START Material provided

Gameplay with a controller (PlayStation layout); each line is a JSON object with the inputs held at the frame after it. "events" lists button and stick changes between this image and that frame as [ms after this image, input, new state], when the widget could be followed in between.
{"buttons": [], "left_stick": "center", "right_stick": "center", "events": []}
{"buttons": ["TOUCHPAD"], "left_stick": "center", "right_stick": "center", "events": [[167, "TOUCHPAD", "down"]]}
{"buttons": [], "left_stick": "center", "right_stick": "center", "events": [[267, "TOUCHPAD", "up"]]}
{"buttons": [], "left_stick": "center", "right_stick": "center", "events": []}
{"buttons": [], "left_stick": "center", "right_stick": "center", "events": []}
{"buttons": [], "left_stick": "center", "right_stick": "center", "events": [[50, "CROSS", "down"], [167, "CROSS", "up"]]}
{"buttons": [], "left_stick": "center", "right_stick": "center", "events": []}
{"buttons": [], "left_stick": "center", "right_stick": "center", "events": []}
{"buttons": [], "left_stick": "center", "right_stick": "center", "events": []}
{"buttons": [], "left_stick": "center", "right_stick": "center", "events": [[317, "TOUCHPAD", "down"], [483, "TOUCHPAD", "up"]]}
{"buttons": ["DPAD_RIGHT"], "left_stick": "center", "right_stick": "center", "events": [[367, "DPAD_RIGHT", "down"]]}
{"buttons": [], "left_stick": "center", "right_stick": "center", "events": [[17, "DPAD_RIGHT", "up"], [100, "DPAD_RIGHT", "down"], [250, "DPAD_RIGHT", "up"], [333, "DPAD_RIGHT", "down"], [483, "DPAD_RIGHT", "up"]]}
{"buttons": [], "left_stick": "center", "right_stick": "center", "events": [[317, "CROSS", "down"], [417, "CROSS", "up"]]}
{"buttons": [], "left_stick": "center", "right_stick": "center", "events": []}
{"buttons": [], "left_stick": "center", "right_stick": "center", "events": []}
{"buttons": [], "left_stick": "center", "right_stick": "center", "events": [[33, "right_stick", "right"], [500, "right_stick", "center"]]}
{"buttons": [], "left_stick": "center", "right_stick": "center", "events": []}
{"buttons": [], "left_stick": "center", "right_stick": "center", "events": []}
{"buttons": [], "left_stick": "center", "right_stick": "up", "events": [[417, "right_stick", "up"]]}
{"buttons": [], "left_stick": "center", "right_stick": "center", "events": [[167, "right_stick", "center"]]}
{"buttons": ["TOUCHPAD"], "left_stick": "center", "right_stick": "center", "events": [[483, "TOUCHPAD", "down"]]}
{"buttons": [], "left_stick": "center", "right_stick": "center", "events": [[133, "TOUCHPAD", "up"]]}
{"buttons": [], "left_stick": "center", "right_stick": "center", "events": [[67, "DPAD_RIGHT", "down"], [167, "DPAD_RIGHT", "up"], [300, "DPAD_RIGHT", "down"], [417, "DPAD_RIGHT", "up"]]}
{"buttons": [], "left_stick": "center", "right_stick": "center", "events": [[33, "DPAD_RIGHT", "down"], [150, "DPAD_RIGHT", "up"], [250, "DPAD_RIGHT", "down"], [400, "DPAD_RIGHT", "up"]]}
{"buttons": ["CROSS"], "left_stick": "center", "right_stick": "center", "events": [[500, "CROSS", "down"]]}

END Material provided

- **Exercise requirements**
In the entries above, which lines hold the word "CROSS"? Copy them out.

- **Task output**
{"buttons": [], "left_stick": "center", "right_stick": "center", "events": [[50, "CROSS", "down"], [167, "CROSS", "up"]]}
{"buttons": [], "left_stick": "center", "right_stick": "center", "events": [[317, "CROSS", "down"], [417, "CROSS", "up"]]}
{"buttons": ["CROSS"], "left_stick": "center", "right_stick": "center", "events": [[500, "CROSS", "down"]]}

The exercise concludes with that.